Visually-based instruction is another example of a way to make the abstract concrete. Many kids with Aspergers, even those who are high functioning and who have considerable verbal skill, demonstrate a visual preference or learn best with visually cued instruction. Incorporating visual cues, prompts, and props to augment verbal instruction can make abstract social skills more tangible and easily understood.

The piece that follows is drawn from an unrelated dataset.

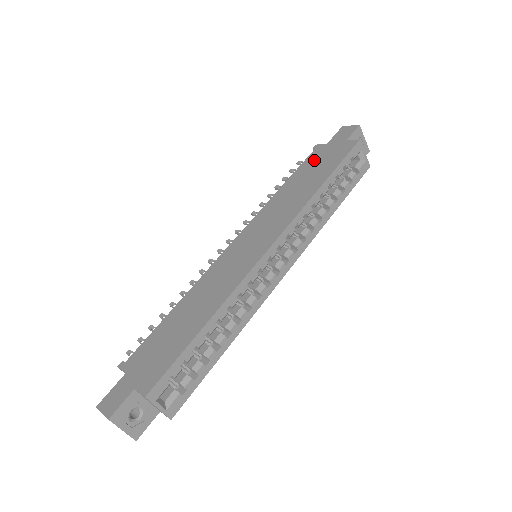
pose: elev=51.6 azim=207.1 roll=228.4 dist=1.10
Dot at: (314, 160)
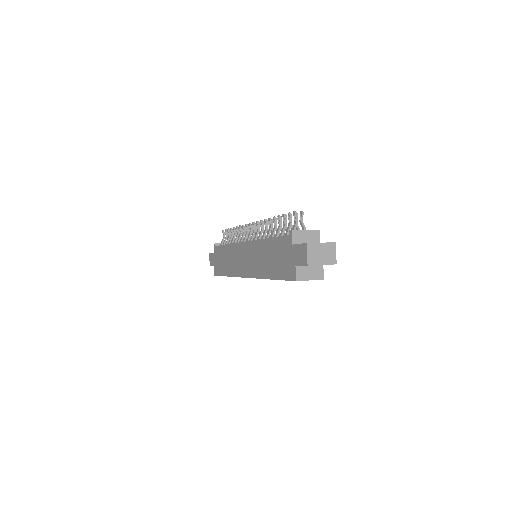
Dot at: (281, 248)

Pictures can be used to define concepts or clarify definitions. Examples of intermediate and finished products can be used to demonstrate steps in activities or projects. Written lists can be used to summarize discussion topics. Voice volume or affect intensity can be depicted visually, in a thermometer-like format. In the PROGRESS Curriculum, a large “Z” made of cardboard is used to depict the back-and-forth of a conversation. Similarly, kids are taught to look at the eyes of others using a cardboard arrow. They are instructed to hold the arrow on the side of their face, next to their right eye, and point it at the eyes of the person to whom they are speaking. This aligns their face and eyes in the correct direction. Once this skill has been practiced using this concrete visual cue, use of the arrow is faded. When a youngster needs a reminder to look in someone's eyes, the arrow can be held up unobtrusively as a cue. Such visual prompts can then be faded and the skill can be practiced in more natural contexts.

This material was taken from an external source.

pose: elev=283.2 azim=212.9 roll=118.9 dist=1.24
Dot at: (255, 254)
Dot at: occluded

Structure and predictability—
In most group therapy, including social skills training, topics and session content change from week to week. One way to ease the anxiety that this may cause, while also facilitating transitions between activities and increasing comprehension, is to provide structure, predictability, and routines. Specifically, maintaining a consistent opening, lesson, and closing format, regardless of session topic, can be helpful, as can predictable group rituals, such as weekly songs or joke time. For example, younger kids might always begin with a singing routine that welcomes each participant by name. Older kids and adolescents might start each session with a routine in which each member recounts a positive and a difficult event from the previous week. The greeting might always be followed by an instructional activity. Although the content, focus, and technique would change from week to week, the sequence of this instruction always following the group greeting would provide some measure of predictability. Group instruction might always be followed by a snack, with accompanying conversation on an identified topic of interest or joke telling. A closing routine should always signal the end of the session. This routine could include a review of the session's topic, a song, a story, a quiz, or a goodbye to each participant. The essential ingredient is the predictability of the routine, not its specific content.
Visual cues, such as picture schedules and written lists, also can clarify the sequence of events during group and prepare members for upcoming transitions, new activities, or unexpected changes. The session schedule used in the PROGRESS Curriculum resembles a traffic light with picture-word icons depicting each activity. The icons in the upper-most green circle of the traffic light begin the session, those in the yellow circle occur during the middle of the session, and those in the bottom red circle close the group. As an activity is completed, the icon is removed from the traffic light.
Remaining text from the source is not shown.